Para ahli hakikat dalam ilmu
huruf memaknai kata shalawat tersusun dari seluruh hakikat pertalian
berdasarkan dari pecahan katanya, yaitu, wushlah, shila, washlu, wishal,
shaulah, dan shalaa.
Sifat-sifat tersebut
merupakan subtansi atau hakikat pertalian, penggabungan, dan hubungan.

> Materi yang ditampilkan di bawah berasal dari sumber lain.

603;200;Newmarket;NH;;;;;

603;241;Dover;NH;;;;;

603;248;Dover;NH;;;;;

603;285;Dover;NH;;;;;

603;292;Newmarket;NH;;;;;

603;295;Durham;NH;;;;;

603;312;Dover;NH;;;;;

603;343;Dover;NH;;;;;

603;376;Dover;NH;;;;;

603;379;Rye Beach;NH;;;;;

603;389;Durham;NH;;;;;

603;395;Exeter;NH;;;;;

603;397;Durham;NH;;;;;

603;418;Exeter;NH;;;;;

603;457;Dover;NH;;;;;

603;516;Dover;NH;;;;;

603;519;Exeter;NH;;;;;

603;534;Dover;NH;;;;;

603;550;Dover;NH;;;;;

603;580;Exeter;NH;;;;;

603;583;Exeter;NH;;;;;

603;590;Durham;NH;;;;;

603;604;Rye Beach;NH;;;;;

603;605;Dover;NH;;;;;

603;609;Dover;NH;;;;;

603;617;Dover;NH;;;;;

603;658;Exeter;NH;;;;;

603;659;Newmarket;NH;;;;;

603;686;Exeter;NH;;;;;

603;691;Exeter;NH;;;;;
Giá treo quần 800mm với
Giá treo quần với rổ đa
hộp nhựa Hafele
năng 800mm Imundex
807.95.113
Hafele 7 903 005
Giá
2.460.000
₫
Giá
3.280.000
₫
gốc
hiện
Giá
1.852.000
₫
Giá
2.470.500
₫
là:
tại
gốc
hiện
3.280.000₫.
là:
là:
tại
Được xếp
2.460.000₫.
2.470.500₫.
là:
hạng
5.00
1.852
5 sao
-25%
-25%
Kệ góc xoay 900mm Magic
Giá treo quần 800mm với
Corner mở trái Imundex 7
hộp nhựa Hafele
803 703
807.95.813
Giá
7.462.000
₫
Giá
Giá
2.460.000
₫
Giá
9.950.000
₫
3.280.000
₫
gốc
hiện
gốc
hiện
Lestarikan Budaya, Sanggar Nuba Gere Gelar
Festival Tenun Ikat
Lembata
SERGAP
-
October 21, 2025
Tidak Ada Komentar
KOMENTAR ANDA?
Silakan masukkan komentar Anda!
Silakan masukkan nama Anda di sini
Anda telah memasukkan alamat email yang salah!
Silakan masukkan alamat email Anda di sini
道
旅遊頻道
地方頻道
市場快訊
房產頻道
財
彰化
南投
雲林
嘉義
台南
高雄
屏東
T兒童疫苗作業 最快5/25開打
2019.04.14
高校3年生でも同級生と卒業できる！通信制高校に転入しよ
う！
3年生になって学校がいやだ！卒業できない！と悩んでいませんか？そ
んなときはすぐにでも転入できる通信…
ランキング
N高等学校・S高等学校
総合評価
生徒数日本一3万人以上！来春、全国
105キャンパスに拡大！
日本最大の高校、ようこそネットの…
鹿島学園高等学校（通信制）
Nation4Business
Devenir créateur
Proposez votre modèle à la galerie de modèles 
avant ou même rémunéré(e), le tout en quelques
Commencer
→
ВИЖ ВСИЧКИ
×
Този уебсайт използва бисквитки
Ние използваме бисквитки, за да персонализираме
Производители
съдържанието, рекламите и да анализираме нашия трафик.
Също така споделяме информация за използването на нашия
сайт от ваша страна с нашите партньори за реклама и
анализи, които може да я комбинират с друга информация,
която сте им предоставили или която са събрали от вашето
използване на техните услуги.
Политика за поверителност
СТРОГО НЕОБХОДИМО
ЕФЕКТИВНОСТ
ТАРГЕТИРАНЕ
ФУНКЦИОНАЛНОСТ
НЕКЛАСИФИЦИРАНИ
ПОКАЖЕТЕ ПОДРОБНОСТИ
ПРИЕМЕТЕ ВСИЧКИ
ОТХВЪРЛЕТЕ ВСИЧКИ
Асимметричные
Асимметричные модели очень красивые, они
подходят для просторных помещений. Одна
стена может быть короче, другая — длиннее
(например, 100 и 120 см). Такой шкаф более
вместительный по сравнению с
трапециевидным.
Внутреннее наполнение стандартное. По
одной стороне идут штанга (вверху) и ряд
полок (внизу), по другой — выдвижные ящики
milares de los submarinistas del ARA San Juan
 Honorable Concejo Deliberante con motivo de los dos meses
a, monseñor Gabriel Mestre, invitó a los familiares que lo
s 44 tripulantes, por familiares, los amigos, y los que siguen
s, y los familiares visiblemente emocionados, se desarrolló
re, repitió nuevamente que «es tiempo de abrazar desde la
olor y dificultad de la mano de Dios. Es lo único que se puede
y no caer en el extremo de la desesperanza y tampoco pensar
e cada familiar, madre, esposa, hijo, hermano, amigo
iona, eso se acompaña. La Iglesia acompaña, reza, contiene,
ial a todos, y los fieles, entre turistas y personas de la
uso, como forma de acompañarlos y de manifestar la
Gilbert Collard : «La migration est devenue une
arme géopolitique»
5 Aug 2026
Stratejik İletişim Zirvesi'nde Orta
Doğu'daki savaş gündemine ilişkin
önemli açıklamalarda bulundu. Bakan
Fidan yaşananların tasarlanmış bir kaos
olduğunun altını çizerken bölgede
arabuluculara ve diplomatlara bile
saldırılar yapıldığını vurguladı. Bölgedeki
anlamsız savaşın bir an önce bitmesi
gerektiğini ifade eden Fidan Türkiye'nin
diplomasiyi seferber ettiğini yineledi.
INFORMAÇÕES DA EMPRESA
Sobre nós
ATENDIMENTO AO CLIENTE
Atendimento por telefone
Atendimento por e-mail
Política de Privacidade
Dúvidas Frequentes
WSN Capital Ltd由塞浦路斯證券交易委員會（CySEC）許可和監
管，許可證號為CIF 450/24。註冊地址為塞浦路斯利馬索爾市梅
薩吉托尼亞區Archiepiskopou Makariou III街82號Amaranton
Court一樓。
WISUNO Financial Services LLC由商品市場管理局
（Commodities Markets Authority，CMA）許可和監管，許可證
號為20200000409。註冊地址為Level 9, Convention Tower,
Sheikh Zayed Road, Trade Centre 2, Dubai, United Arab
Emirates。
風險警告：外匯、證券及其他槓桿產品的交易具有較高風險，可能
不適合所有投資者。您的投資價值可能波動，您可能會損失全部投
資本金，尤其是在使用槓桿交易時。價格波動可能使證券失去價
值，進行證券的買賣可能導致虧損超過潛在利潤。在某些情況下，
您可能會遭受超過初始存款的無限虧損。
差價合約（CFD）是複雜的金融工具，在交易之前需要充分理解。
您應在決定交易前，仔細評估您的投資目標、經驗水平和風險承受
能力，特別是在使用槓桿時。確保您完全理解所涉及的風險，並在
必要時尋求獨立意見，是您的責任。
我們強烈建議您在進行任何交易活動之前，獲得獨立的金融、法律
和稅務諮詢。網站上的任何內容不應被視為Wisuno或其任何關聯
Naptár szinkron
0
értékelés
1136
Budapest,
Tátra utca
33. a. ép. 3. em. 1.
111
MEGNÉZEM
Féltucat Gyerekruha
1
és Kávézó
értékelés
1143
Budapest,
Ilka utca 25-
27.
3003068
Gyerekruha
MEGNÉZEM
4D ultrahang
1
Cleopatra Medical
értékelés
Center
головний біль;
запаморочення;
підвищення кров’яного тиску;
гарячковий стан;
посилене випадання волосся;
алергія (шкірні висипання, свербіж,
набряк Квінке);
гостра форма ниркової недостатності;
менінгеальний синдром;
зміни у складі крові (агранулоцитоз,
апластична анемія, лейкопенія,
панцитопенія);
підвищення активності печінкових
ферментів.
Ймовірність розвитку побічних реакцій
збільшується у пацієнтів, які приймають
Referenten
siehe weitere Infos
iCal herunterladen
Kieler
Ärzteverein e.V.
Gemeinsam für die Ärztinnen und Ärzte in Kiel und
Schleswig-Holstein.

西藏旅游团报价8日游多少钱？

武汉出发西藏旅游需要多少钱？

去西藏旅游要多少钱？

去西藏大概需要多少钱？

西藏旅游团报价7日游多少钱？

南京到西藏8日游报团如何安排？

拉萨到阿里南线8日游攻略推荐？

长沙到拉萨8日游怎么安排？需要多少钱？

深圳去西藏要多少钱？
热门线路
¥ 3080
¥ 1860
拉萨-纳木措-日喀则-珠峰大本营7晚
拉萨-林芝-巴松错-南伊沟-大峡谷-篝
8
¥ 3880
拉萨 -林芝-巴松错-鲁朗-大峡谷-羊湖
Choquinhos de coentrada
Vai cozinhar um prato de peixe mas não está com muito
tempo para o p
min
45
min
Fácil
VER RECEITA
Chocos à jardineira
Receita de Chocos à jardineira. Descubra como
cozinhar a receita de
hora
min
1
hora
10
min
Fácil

Perkongsian makna yang menghimpun dalam susunan-susunan ini adalah
penggabungan, pendekatan, pengikutan, dan penyatuan.
Makna wushlah adalah
bersambungnya sesuatu yang bergabung dan bergabungnya sesuatu yang bersambung
yang sebelumnya telah berpisah. Sedangkan, shilah ialah menyampaikan pemberian
yang diingini dan diminta dari Sang Pemberi kepada yang diberi.
Kemudian, shaulah adalah
terkoneksinya sambungan gerakan qahriyah dari Allah kepada hamba. Adapun salwu
ialah mencondongkan punggung untuk khusyuk. Terakhir, du’au ialah permohonan
untuk sampainya apa yang dimintanya dari tempat berdoa itu.
Adapun “shalawat” hamba
kepada Allah adalah merupakan pengembalian kembali dirinya kepada hakikat
ciptaannya sebagai al-insaniya al-kamaliyyah al-kulliyah al-ahadiyah
al-jam’iyyah dan mengikatnya dengan kehadiran (khadhrah) yang dari sananya
memikul bentuknya dan darinya pula berawal dan berkembang.
Sementara, lima kulliyah
berdasarkan al-hadharaatul khamsah al-ilahiyah adalah pertama hakikatnya, yaitu
al-‘ain al-tsabit yang bentuknya hanya dalam pengetahuan Allah sejak pertama
pada zaman azali dan berakhirnya.
Kedua, Ruhnya. Hakikat nafas
rahmani yang terakses dari al-‘ain
al-tsabit di atas. Ketiga, jasmaninya, yaitu bentuk dan posturnya secara fisik.
Keempat, hakikat hati, ahadiyah jam’i rohaninya dan tabiatnya.
Terakhir akal, adalah
kekuatan yang dengannya dapat mencermati berbagai hakikat dan merasionalkannya,
mengetahui berbagai ilmu pengetahuan, baik secara global maupun detail.